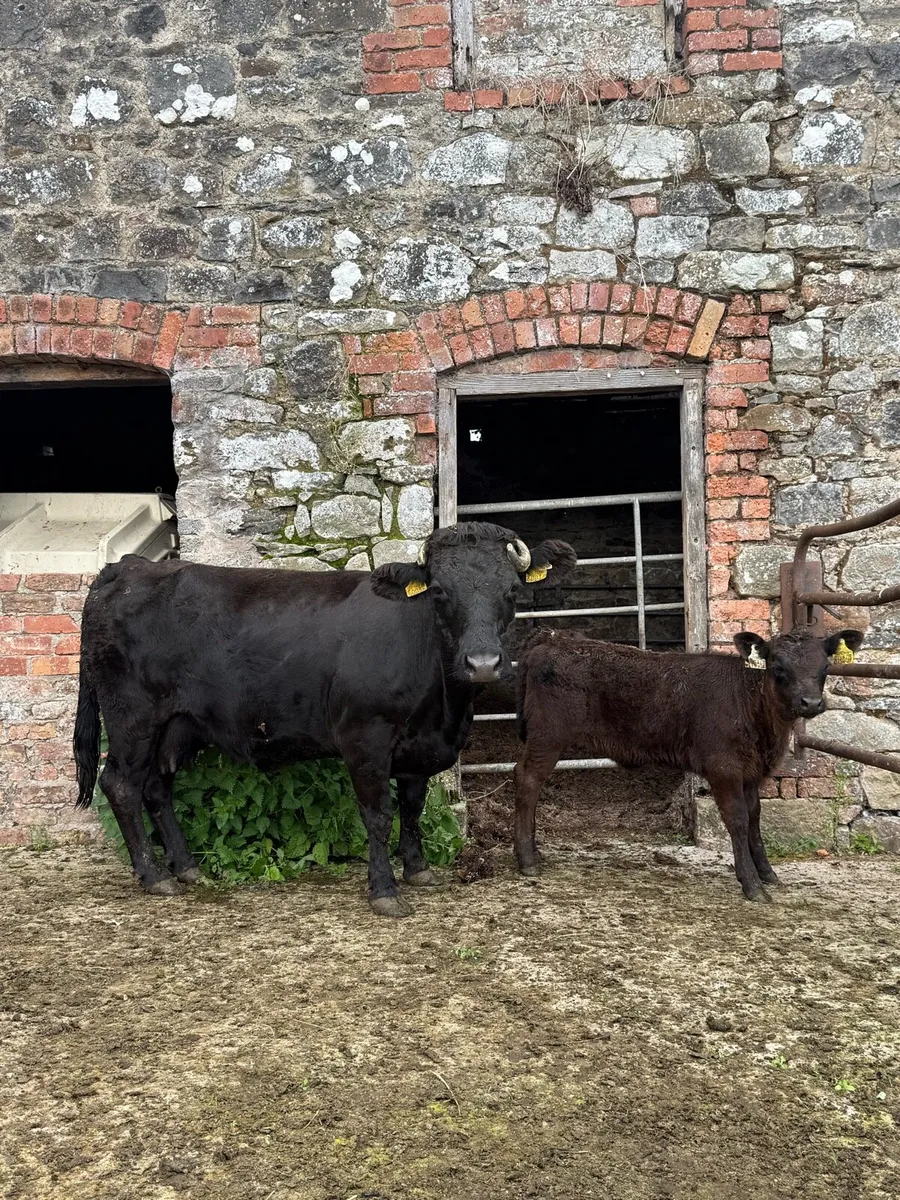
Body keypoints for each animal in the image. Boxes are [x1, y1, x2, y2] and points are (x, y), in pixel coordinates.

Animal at [73, 522, 576, 916]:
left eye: (512, 590)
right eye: (439, 592)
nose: (483, 664)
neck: (445, 706)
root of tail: (127, 568)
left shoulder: (418, 746)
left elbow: (412, 807)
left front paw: (418, 870)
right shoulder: (365, 738)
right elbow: (379, 815)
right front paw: (384, 891)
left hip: (174, 725)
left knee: (158, 786)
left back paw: (187, 868)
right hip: (132, 718)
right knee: (121, 784)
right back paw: (153, 874)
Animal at [512, 627, 864, 901]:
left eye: (825, 665)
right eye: (777, 666)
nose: (811, 703)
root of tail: (552, 638)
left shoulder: (752, 772)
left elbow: (754, 818)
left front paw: (766, 873)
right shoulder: (723, 768)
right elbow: (737, 820)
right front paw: (751, 884)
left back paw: (533, 851)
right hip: (548, 735)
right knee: (527, 779)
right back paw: (527, 859)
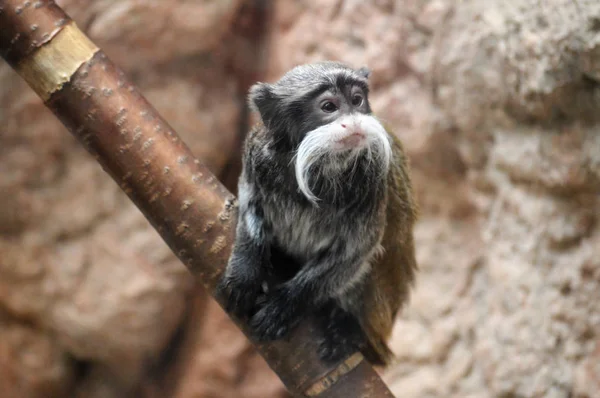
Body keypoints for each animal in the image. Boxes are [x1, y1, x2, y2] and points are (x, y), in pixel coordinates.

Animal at [216, 60, 418, 366]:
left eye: (356, 100)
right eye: (329, 106)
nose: (353, 121)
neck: (322, 166)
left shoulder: (374, 178)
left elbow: (357, 249)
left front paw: (284, 306)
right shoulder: (256, 156)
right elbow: (250, 203)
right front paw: (245, 271)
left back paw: (350, 328)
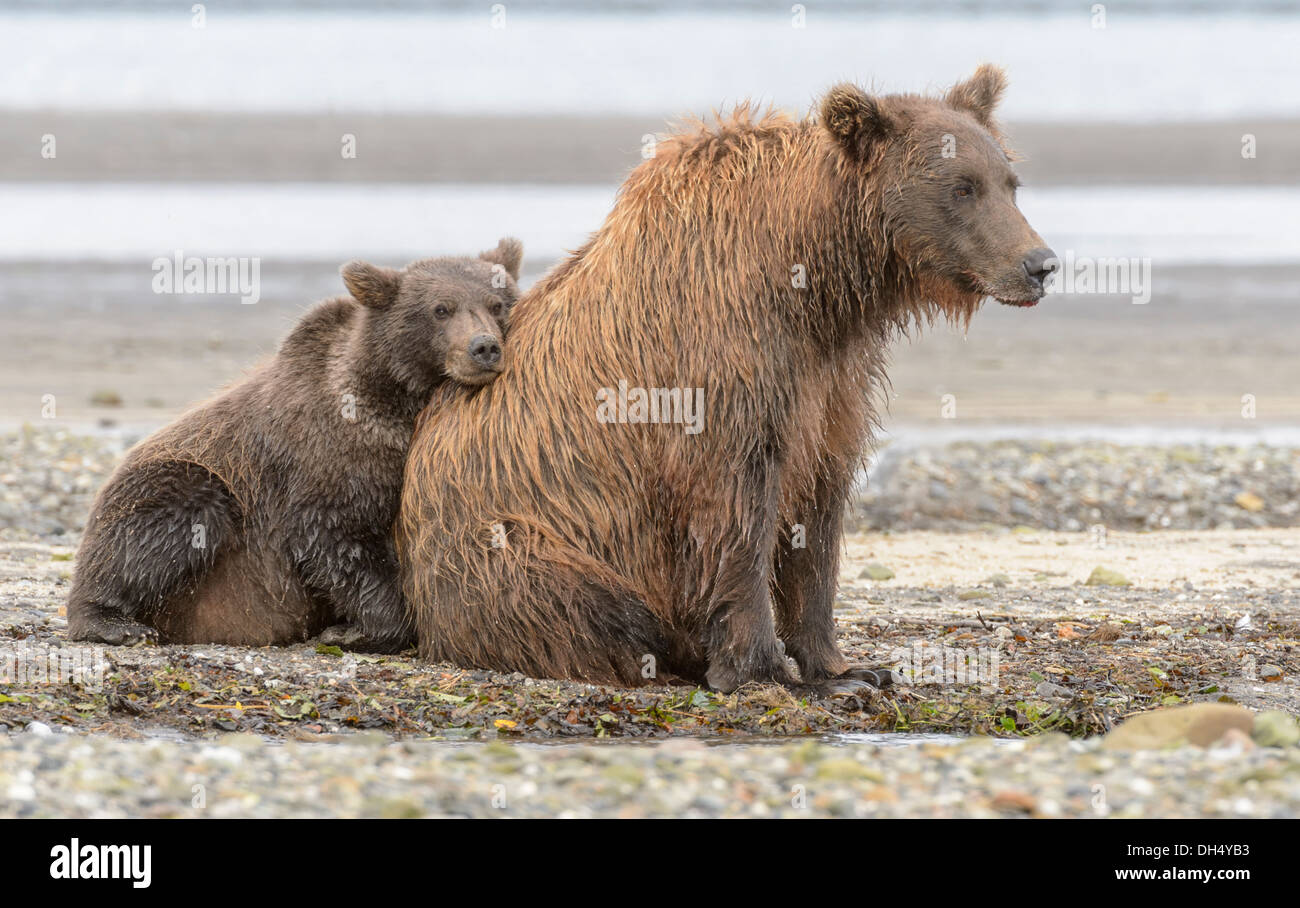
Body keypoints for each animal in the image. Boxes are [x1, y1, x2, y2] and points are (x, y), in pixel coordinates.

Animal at [66, 238, 523, 652]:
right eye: (441, 309)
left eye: (497, 303)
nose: (484, 347)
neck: (397, 402)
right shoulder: (326, 456)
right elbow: (332, 536)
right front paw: (355, 630)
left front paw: (347, 628)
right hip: (179, 484)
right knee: (166, 524)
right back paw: (114, 623)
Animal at [396, 66, 1056, 691]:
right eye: (961, 186)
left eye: (1009, 182)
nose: (1041, 264)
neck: (816, 284)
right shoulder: (720, 364)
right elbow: (734, 510)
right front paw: (763, 668)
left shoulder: (832, 381)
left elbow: (819, 513)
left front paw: (845, 667)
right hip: (513, 538)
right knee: (580, 600)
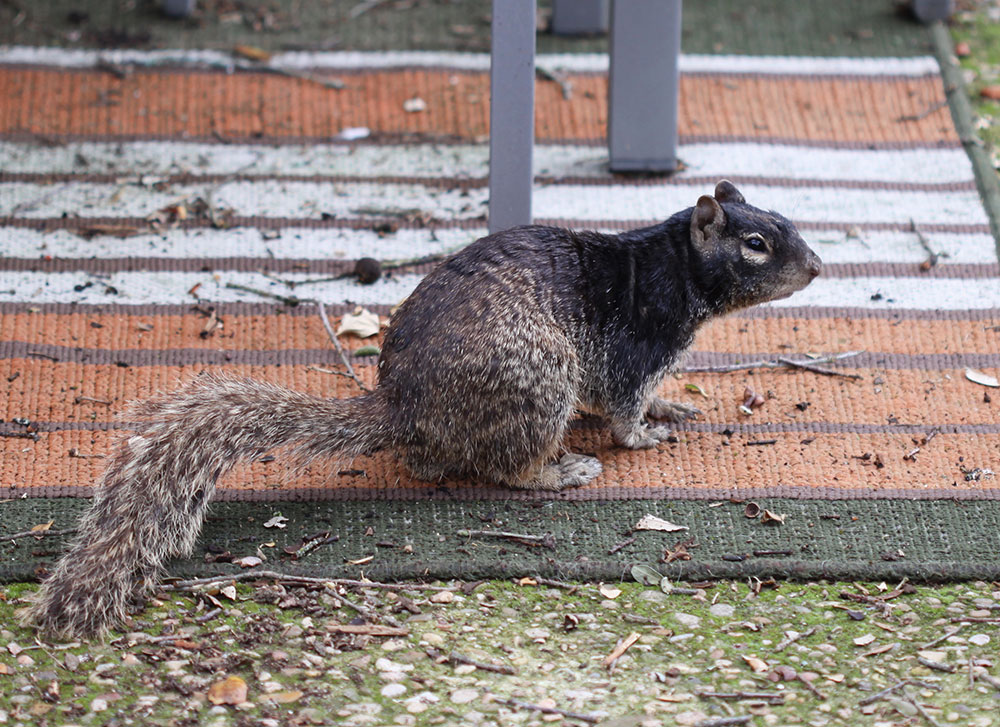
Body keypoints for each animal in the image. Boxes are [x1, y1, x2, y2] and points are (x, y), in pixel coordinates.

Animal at [24, 180, 820, 637]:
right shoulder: (636, 347)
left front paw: (675, 409)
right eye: (756, 242)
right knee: (506, 466)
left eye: (787, 218)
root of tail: (404, 405)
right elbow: (624, 410)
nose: (818, 267)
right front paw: (647, 433)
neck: (672, 266)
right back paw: (560, 471)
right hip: (539, 382)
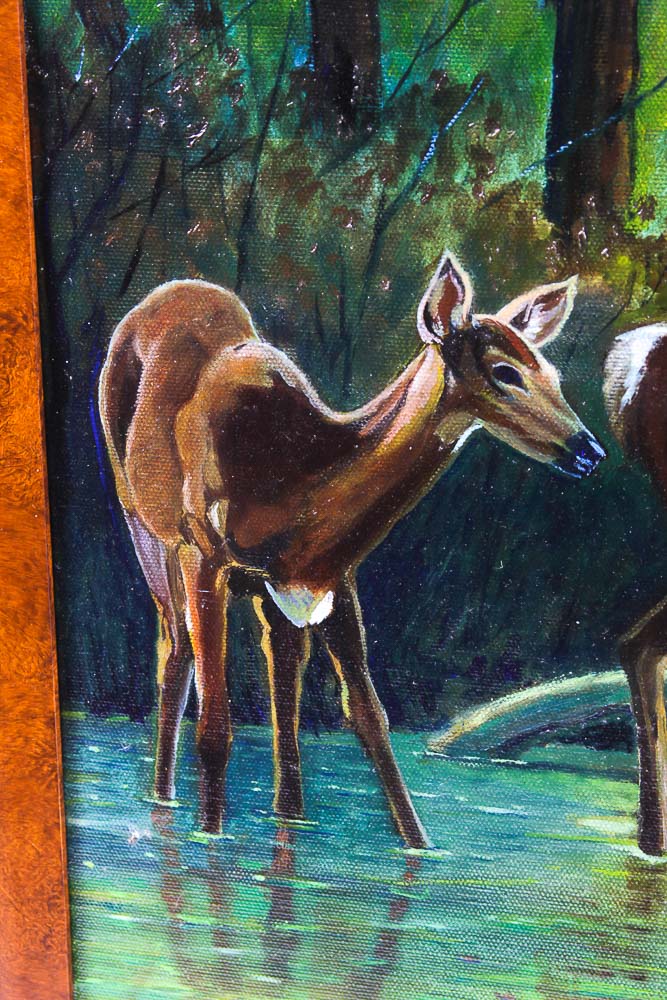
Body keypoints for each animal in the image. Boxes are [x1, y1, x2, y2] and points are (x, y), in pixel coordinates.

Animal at [98, 251, 605, 848]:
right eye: (505, 371)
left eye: (552, 373)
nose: (589, 451)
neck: (295, 488)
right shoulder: (205, 554)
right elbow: (217, 727)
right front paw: (211, 841)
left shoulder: (333, 580)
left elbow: (368, 717)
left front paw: (421, 848)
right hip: (142, 522)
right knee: (174, 656)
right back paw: (163, 802)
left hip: (265, 595)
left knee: (281, 693)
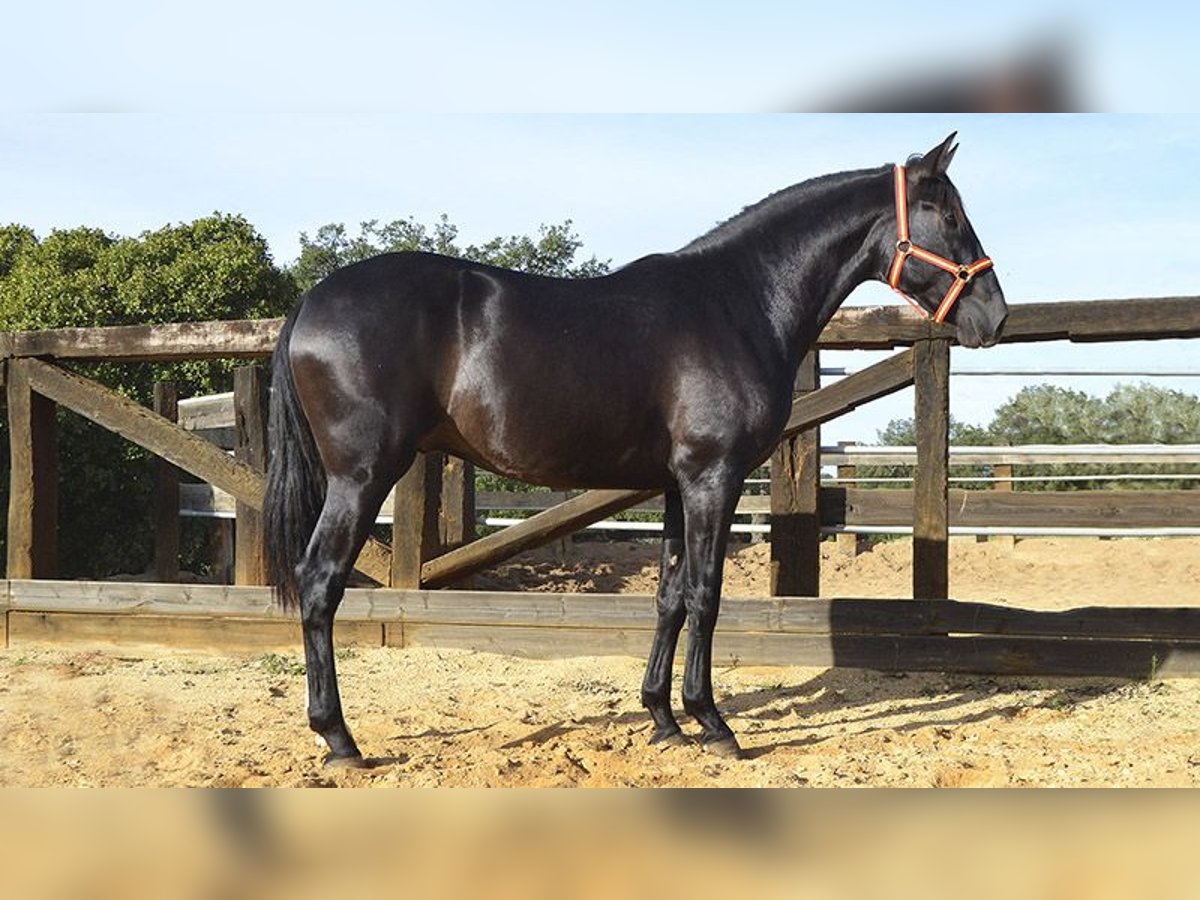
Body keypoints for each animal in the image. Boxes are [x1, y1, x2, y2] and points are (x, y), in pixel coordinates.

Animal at [267, 135, 1008, 768]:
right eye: (948, 215)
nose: (995, 316)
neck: (738, 303)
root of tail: (310, 302)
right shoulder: (714, 477)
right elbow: (706, 592)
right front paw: (712, 722)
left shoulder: (678, 483)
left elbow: (670, 594)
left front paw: (663, 718)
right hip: (362, 477)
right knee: (319, 581)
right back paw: (339, 738)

+++

■ Problem statement:
From the material above, copy everything exactly but the pictures.

■ Your response:
Body keypoints for each animal in the image. Boxes are [x1, y1, x2, y2] and points are (x, y), in pixel coordinates.

Animal at [73, 522, 576, 916]:
left eye: (512, 590)
right eye: (439, 592)
nose: (483, 664)
neck: (445, 706)
root of tail: (127, 568)
left shoulder: (418, 746)
left elbow: (412, 807)
left front paw: (418, 870)
right shoulder: (365, 738)
right elbow: (379, 815)
right front paw: (384, 891)
left hip: (174, 725)
left knee: (158, 786)
left back paw: (187, 868)
right hip: (132, 718)
right knee: (121, 784)
right back paw: (153, 874)
Animal at [512, 627, 864, 901]:
left eye: (825, 665)
right eye: (777, 666)
nose: (811, 703)
root of tail: (552, 638)
left shoulder: (752, 772)
left elbow: (754, 818)
left front paw: (766, 873)
right shoulder: (723, 768)
right elbow: (737, 820)
right front paw: (751, 884)
left back paw: (533, 851)
right hip: (548, 735)
right knee: (527, 779)
right back paw: (527, 859)
Body keypoints for each animal in the image. Boxes are [x1, y1, x2, y2] and points are (x, y), in pixel coordinates.

Animal at [216, 60, 418, 366]:
left eye: (356, 100)
right eye: (329, 106)
nose: (353, 121)
neck: (322, 166)
left shoulder: (374, 178)
left elbow: (357, 249)
left front paw: (284, 306)
right shoulder: (256, 156)
right elbow: (250, 203)
right front paw: (245, 271)
left back paw: (350, 328)
Body keypoints for each animal in the image. Boxes are [x1, y1, x2, y2] and points are (x, y), in pixel coordinates.

Animal at [66, 238, 523, 652]:
right eye: (441, 309)
left eye: (497, 303)
nose: (484, 347)
neck: (397, 402)
right shoulder: (326, 456)
right elbow: (332, 536)
right front paw: (355, 630)
left front paw: (347, 628)
right hip: (179, 484)
right knee: (166, 524)
right back paw: (114, 623)
Animal at [396, 66, 1056, 691]:
right eye: (961, 186)
left eye: (1009, 182)
nose: (1041, 264)
neck: (816, 284)
right shoulder: (720, 364)
right elbow: (734, 510)
right front paw: (763, 668)
left shoulder: (832, 381)
left elbow: (819, 513)
left front paw: (845, 667)
right hip: (513, 538)
right knee: (580, 600)
Body keypoints for each animal in the image. Boxes are [x1, y1, x2, y2] and points are (x, y), in pixel coordinates.

Animal at [24, 180, 820, 637]:
right shoulder: (636, 347)
left front paw: (675, 409)
right eye: (756, 242)
right knee: (506, 466)
left eye: (787, 218)
root of tail: (404, 405)
right elbow: (624, 410)
nose: (818, 267)
right front paw: (647, 433)
neck: (672, 266)
right back paw: (560, 471)
right hip: (539, 382)
Body keypoints for each animal in the image. Boxes are [x1, y1, x2, y2] and points are (x, y), in pixel coordinates.

Animal at [98, 251, 605, 848]:
right eye: (505, 371)
left eye: (552, 373)
nose: (589, 451)
neck: (295, 488)
right shoulder: (205, 554)
right elbow: (217, 727)
right front paw: (211, 841)
left shoulder: (333, 580)
left elbow: (368, 717)
left front paw: (421, 848)
right hip: (142, 522)
right knee: (174, 656)
right back paw: (163, 802)
left hip: (265, 595)
left knee: (281, 693)
Body keypoints for each animal in the image. Boxes are [x1, y1, x2, y2] and points are (x, y), in pixel coordinates.

Animal at [267, 135, 1008, 768]:
right eye: (948, 215)
nose: (995, 316)
neck: (738, 303)
root of tail: (310, 302)
right shoulder: (714, 477)
right elbow: (706, 592)
right front paw: (712, 722)
left shoulder: (678, 483)
left elbow: (670, 594)
left front paw: (663, 718)
right hip: (362, 477)
right knee: (319, 581)
right back paw: (339, 738)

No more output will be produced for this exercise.